## Directive
Return only those lines of the listing that hold the word "Congressman".

## Material shown
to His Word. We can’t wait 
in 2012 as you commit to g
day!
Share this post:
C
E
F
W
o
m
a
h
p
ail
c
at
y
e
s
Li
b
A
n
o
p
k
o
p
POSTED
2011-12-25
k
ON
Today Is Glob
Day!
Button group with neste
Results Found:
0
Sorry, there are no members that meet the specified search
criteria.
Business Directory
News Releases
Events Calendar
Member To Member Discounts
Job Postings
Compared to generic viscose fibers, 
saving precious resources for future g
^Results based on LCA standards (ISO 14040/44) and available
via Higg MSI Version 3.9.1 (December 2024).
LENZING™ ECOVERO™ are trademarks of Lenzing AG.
---
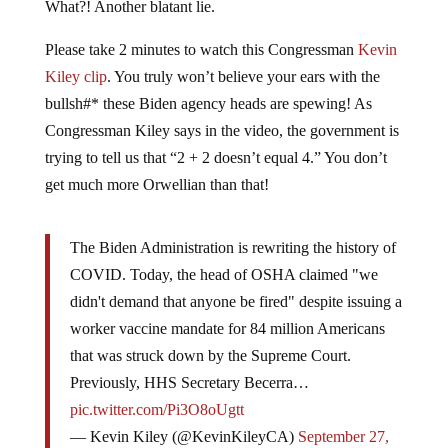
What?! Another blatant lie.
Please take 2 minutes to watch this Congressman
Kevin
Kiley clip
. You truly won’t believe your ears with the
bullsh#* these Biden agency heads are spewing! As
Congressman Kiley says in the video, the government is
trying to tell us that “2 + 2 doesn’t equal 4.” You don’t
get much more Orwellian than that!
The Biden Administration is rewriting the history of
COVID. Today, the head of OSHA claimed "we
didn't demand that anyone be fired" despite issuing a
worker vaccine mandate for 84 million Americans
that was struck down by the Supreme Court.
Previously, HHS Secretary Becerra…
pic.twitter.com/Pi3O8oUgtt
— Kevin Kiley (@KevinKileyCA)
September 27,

## Worked solution
Please take 2 minutes to watch this Congressman
Congressman Kiley says in the video, the government is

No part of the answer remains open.